Lay The Favorite
Video-on-demand has turned into an outlet for some of the most exciting films releasing today. While faux-"important" movies rage through the multiplexes (it is Oscar season, after all,) invigorating efforts like "Bachelorette," "Goon," and "The Loneliest Planet" have been premiering on cable, often upwards of a month before their extremely-limited theatrical releases. But for every quality film that finds a home on-demand because it’s too wild and audacious for wide consumption, there’s ten films released on-demand because they’re not even worth the cost to ship them to theaters. Lay the Favorite, unfortunately, belongs in the latter category.
"Lay..." poses as a memoir by Beth Raymar (Rebecca Hall) - a troubled young Valley Girl who, thanks to the caring interests of a sports gambler (Bruce Willis), learns about herself and finds her calling in life and so on and so forth - but it’s closer to a big budget Lifetime movie. Just about all the worst clichés of direct-to-video filmmaking are here; as if it were marking them off from a checklist.
We have a menagerie of slumming-it stars - many of whom show up on only a few sets, clearly having worked on the film for no more than a couple of days (Vince Vaughn, as a rival gambler, and Joshua Jackson, as Hall’s love interest, probably appear for a combined total of about 12 minutes.) We’ve got lifeless direction, courtesy hack-for-hire Stephen Frears. We have, also courtesy Frears, the bright and overlit visual sheen of a Mexican soap opera. Hell, "Lay" even has Catherine Zeta-Jones, and I dare you to remember the last good movie she was in.

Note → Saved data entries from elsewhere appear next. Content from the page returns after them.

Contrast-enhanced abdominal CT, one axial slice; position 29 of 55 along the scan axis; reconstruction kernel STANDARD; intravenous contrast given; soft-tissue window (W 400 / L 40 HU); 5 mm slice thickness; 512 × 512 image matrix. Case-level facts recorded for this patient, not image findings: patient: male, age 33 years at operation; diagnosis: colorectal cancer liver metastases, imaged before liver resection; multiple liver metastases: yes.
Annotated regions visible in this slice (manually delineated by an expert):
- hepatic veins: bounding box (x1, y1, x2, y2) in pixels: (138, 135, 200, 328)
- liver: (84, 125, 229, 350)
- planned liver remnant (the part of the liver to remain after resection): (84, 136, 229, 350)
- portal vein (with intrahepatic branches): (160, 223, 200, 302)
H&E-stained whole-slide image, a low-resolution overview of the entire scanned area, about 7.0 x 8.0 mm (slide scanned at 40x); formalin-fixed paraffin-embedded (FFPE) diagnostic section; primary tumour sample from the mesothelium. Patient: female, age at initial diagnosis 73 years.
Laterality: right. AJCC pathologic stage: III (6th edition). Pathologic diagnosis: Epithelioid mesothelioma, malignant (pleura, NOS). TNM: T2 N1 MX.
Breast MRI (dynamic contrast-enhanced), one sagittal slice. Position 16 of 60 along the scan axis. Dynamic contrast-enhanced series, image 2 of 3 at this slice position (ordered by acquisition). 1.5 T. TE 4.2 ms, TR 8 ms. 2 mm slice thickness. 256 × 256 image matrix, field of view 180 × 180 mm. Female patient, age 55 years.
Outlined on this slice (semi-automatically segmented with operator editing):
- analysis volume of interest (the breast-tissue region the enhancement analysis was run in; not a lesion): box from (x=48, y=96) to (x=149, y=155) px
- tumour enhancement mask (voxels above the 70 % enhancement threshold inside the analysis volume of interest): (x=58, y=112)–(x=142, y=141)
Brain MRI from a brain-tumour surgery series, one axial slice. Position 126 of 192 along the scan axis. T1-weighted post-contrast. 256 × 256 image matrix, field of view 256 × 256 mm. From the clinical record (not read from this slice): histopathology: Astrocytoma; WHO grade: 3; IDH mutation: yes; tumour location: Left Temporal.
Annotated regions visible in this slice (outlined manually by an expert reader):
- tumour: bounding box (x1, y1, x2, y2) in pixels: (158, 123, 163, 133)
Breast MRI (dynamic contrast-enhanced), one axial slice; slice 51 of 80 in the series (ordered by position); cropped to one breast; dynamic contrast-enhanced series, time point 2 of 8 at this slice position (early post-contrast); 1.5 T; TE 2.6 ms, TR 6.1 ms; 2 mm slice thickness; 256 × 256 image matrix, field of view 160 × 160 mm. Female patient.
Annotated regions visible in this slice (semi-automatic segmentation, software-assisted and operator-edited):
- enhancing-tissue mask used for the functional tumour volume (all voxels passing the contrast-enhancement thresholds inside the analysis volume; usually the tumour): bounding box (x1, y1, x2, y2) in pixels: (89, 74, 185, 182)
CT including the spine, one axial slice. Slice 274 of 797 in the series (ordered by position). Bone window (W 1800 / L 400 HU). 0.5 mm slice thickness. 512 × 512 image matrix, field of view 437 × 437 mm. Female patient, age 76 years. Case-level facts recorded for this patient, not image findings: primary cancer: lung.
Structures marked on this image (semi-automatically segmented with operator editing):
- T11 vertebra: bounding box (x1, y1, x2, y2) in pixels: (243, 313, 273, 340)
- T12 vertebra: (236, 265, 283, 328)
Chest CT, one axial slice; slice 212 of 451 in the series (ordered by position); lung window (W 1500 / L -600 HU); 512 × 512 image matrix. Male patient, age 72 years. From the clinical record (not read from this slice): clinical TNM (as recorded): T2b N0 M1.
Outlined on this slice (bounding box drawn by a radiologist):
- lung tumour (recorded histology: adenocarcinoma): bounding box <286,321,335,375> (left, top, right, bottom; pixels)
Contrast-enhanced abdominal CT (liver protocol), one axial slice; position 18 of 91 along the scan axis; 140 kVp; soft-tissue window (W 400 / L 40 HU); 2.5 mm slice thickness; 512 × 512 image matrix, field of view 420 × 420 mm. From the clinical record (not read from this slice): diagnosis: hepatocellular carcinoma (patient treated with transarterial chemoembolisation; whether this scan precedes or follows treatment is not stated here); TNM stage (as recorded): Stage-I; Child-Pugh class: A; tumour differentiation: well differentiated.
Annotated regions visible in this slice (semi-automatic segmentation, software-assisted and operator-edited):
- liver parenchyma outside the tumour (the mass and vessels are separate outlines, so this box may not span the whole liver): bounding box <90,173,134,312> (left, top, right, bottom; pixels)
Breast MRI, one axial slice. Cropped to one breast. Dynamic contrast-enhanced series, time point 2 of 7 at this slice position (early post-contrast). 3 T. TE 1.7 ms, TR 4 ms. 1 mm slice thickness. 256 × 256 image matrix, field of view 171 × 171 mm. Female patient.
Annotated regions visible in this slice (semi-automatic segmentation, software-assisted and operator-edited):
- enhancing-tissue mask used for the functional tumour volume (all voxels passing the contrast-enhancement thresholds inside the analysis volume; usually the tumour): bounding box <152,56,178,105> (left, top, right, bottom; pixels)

But, thankfully, we also have Bruce Willis. And strangely, as often as Willis phones these performances in (he does a number of direct-to-video features yearly; many of them with presumed friend 50 Cent,) he actually seems to give a shit about this one. His character does get the films sole interesting conflict - torn between a loveless marriage with Catherine Zeta-Jones and the chance of starting a different loveless marriage with Rebecca Hall - and perhaps he was relishing in the zeal of not having to play a generic tough guy for once. Whatever the reason, there’s a true sense of melancholic longing to the way he treats Hall; the way he tortures himself by befriending her even after he knows it can’t work out as anything more.
But he’s less the saving grace than he is the sole bright spot. Everything else here ranges from the atrocious to the "my God, how did they release this?" And that’s before the film concludes in a 90s-sitcom-style dance-along. This, and the rest of its kind, is the reason video-on-demand films are treated like second-rate entertainment. Some of the pictures I mentioned earlier are better than just about anything else playing in theaters today. But, even from the comfort of your own home, this wouldn’t be worth your time, much less your $7.99 plus tax.